When a component publishes an event:

  1. It is first delivered to itself (if it listens using "self").
  2. Then delivered to its parent.
  3. Then parent may publish another event upward if needed.

Events do not skip levels and they do not automatically travel across the entire tree.

Example: device control panel

Imagine a control panel managing several IoT devices.

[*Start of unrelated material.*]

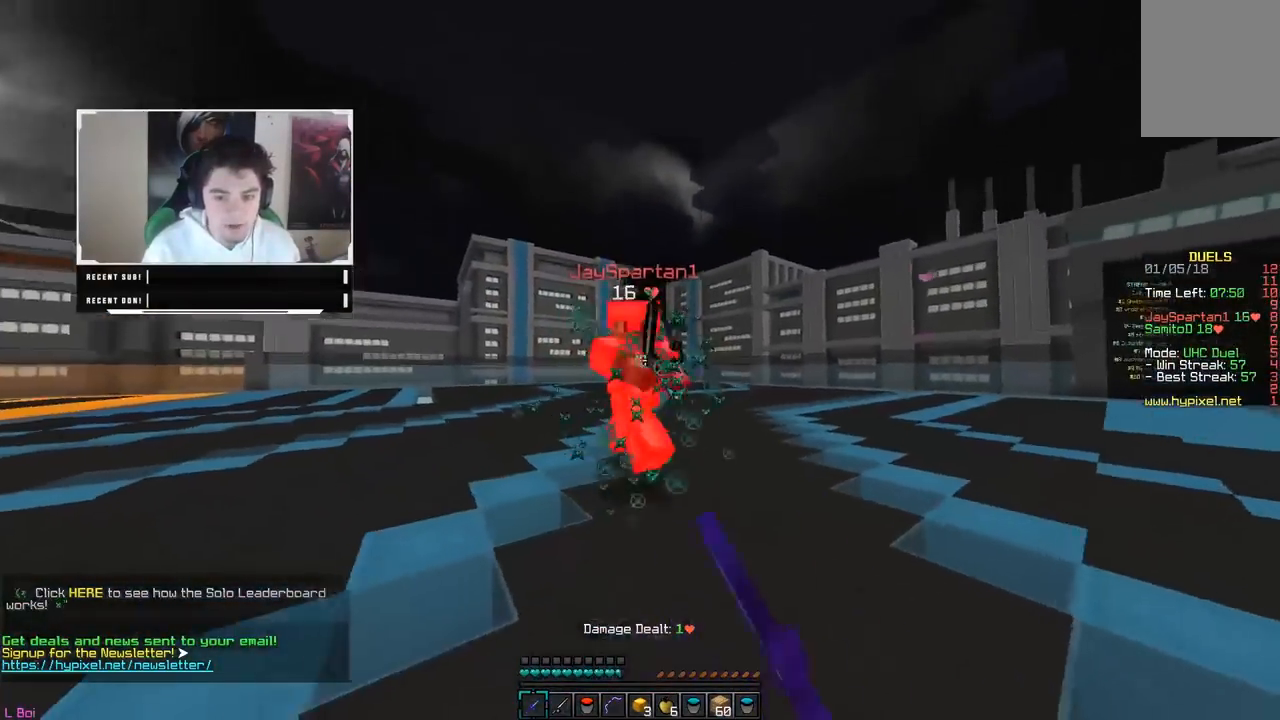
{"keys": ["d", "w"], "mouse": ["right"], "events": [[383, "mouse_left", "up"], [400, "mouse_right", "down"]]}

class DevicePanelComponent extends BaseComponent {
    constructor(tree_node) {
        super(tree_node);

        this.events.add([
            ["toggle", ">device_switch", (data) => {
                this.handleToggle(data.device_id, data.enabled);
            }]
        ]);
    }
}

Each device_switch child component publishes a "toggle" event when its internal state changes. The panel does not listen to DOM events inside device_switch. It listens only to the domain-level "toggle" signal emitted by the child.

Self-delivery

If a component publishes an event and also listens using "self", the handler will run immediately before the event travels upward.

this.events.add([
    ["refresh", "self", () => this.loadTelemetry()]
]);

this.events.publish("refresh");

This pattern is sometimes useful for internal orchestration, but should be used intentionally.

No implicit broadcasting

Publishing an event does not automatically notify siblings or distant components — only the parent receives it by default. If a parent wants to inform its own parent, it must publish another event. Event flow is always explicit.